[LISTED RECORDS Boundary: Start]

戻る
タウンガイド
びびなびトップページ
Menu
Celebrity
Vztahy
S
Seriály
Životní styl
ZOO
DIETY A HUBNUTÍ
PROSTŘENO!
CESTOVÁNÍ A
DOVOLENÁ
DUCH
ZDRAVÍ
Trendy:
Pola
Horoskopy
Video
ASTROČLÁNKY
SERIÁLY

[LISTED RECORDS Boundary: End]
[LISTED RECORDS Boundary: Start]

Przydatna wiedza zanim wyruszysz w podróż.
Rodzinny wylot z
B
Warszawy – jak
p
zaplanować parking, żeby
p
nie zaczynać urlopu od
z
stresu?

[LISTED RECORDS Boundary: End]
[LISTED RECORDS Boundary: Start]

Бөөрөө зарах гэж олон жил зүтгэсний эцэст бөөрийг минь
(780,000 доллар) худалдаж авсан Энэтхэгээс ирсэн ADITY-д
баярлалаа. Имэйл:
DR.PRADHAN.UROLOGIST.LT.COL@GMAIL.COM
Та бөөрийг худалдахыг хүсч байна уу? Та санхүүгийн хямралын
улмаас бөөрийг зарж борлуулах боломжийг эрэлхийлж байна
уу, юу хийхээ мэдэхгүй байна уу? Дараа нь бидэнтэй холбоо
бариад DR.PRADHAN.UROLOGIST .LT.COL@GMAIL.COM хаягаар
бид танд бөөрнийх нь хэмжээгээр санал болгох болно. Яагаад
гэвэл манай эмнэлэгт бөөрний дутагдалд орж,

[LISTED RECORDS Boundary: End]

WHAT YOU NEED TO DO — Edit the part that opens with the line containing "Бөөрөө зарах гэж" and closes with the line containing "Та бөөрийг худалдахыг": replace "баярлалаа" with "талархаж байна" and keep every other part of those lines unchanged.

RESPONSE BOX —
Бөөрөө зарах гэж олон жил зүтгэсний эцэст бөөрийг минь
(780,000 доллар) худалдаж авсан Энэтхэгээс ирсэн ADITY-д
талархаж байна. Имэйл:
DR.PRADHAN.UROLOGIST.LT.COL@GMAIL.COM
Та бөөрийг худалдахыг хүсч байна уу? Та санхүүгийн хямралын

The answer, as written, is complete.